Mar 24, 2026 · 5 min read
Kaplan Had Hackers on Its Servers for 19 Days—Then Took 4 Months to Tell 230,000 People
An unauthorized actor accessed Kaplan North America's network for nearly three weeks in late 2025, stealing Social Security numbers and driver's license numbers belonging to hundreds of thousands of students and customers. The company did not begin sending breach notifications until March 2026.
19 Days of Unauthorized Access
Between October 30 and November 18, 2025, an unauthorized actor maintained access to Kaplan North America's internal servers. During that window, the attacker exfiltrated files containing names, Social Security numbers, and driver's license numbers belonging to at least 230,000 people across seven U.S. states.
Kaplan is best known for its test preparation services for the SAT, ACT, and graduate school exams. The company, owned by Graham Holdings and headquartered in Fort Lauderdale, Florida, serves roughly 1.2 million students annually and operates in 27 countries with over 15,000 corporate clients. The breach appears to have affected both current and former students as well as employees.
Four Months of Silence
Kaplan did not conclude its investigation until February 21, 2026, more than three months after the breach ended. Written notification letters did not reach affected individuals until March 17, 2026, roughly four and a half months after hackers first entered the network.
State breach notification laws vary, but many require disclosure within 30 to 60 days of discovery. Texas, where 173,676 residents were affected, requires notification "as quickly as possible" and no later than 60 days after the breach is discovered. South Carolina, with 26,612 affected residents, mandates notification within 30 days. Several class action law firms have already begun investigating whether Kaplan's timeline violated these requirements.
Who Is Affected
Breach notifications filed across at least seven states reveal the scope:
- Texas: 173,676 individuals
- South Carolina: 26,612 individuals
- Maine: 19,075 individuals
- New Hampshire: 11,653 individuals
- Rhode Island: 2,045 individuals
The total across all seven states exceeds 230,000 people, but some attorneys investigating the case believe the true number could be significantly higher given that Kaplan has not disclosed a complete nationwide figure. The company did not respond to press inquiries about the full impact.

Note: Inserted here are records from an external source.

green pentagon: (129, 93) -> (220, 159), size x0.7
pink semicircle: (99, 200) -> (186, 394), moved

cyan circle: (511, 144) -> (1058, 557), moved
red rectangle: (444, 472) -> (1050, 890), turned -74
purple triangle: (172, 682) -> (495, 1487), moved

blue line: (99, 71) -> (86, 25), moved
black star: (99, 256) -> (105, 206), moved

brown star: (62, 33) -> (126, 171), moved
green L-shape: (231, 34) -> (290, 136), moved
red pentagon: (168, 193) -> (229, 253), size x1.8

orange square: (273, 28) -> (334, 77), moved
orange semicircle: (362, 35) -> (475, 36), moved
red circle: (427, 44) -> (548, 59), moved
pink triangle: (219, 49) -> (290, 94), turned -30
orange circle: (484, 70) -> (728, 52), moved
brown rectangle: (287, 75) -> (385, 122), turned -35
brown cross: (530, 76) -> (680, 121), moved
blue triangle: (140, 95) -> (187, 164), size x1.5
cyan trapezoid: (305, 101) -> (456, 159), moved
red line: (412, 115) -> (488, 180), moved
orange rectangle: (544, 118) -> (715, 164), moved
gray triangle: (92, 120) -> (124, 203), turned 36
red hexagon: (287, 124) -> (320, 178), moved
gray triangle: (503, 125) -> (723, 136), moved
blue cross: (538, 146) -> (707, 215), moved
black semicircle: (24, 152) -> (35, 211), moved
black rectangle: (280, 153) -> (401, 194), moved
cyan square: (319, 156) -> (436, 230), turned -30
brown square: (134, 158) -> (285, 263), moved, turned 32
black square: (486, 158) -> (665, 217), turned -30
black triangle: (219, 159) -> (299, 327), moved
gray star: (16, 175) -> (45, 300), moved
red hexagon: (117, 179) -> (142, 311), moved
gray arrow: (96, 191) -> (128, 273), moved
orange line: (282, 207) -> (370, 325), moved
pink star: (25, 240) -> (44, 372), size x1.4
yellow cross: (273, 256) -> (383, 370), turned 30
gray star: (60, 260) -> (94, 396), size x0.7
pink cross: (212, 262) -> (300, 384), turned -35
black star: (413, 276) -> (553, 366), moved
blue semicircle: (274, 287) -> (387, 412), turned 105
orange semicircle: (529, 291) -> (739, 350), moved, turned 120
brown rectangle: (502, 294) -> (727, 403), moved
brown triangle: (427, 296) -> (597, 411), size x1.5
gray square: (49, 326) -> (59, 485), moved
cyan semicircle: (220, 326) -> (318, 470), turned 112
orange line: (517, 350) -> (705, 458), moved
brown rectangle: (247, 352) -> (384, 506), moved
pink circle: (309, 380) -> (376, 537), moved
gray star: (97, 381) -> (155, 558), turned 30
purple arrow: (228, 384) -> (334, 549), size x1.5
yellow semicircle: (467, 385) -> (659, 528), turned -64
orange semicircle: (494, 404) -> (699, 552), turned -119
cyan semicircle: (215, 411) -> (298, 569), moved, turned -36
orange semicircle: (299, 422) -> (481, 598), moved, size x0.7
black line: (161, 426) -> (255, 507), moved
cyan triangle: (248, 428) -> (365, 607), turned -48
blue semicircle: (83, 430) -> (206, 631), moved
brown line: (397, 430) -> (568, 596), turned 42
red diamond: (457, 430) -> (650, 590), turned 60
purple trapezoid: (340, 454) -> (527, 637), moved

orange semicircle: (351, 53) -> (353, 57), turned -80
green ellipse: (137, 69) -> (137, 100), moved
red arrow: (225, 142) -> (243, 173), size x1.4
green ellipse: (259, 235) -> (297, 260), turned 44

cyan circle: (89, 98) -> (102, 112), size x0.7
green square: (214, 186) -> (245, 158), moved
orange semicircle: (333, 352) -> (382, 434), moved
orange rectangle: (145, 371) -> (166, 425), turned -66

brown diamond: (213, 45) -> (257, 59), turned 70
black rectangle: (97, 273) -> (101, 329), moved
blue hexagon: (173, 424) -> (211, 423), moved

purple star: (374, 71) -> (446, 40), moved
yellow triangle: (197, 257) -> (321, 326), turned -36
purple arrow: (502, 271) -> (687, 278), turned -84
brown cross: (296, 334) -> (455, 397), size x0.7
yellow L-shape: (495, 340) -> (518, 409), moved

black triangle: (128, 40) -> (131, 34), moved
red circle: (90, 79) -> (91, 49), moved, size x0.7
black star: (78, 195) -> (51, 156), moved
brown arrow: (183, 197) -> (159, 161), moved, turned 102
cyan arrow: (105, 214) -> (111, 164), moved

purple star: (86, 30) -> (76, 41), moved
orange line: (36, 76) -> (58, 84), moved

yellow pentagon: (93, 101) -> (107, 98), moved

Class Action Lawsuits Pile Up
Multiple law firms have launched class action investigations, including Schubert Jonckheer & Kolbe, Strauss Borrelli, and Migliaccio & Rathod. The suits center on two claims: that Kaplan failed to implement adequate security measures to protect sensitive personal data, and that the company took too long to notify affected individuals, leaving them exposed to identity theft during the delay.
No hacking group has publicly claimed responsibility for the breach. Kaplan has offered affected individuals credit monitoring and identity theft protection services, though the specific terms vary by state.
A Pattern in Education Breaches
The Kaplan breach adds to a growing list of education sector data incidents. In early 2026, PowerSchool settled for $17.25 million after secretly tracking 10 million students through its Naviance platform. Education companies hold some of the most sensitive data imaginable: Social Security numbers, academic records, financial information, and personal details about minors.
Unlike financial institutions, which face strict regulatory frameworks like PCI DSS and SOX, education companies operate under a patchwork of state laws with uneven enforcement. FERPA, the primary federal student privacy law, has not been meaningfully updated since 2011 and lacks a private right of action, meaning individuals cannot sue under it directly.
What You Should Do
If you have ever used Kaplan's services for test preparation, tutoring, or professional training, take these steps:
- Check your mail. Kaplan is sending written notification letters to affected individuals. If you receive one, follow the instructions to enroll in the free credit monitoring.
- Freeze your credit. Contact Equifax, Experian, and TransUnion to place a credit freeze. This prevents anyone from opening new accounts using your stolen Social Security number.
- Monitor your accounts. Watch bank statements, credit card bills, and any financial accounts for unauthorized activity over the next 12 months.
- File an IRS Identity Protection PIN. If your SSN was compromised, request an IP PIN from the IRS to prevent fraudulent tax filings in your name.
The Bigger Problem
The Kaplan breach is not remarkable because of its size. At 230,000 records, it is modest compared to incidents like the AT&T breach that exposed 176 million records. What makes it notable is the delay. Four months between breach and notification is four months of exposure to identity theft, fraudulent credit applications, and tax fraud, all while the affected individuals had no idea their data had been stolen.
Until breach notification timelines carry meaningful penalties, companies will continue treating disclosure as a legal obligation to minimize rather than a duty to fulfill promptly. The people whose Social Security numbers were stolen deserve better.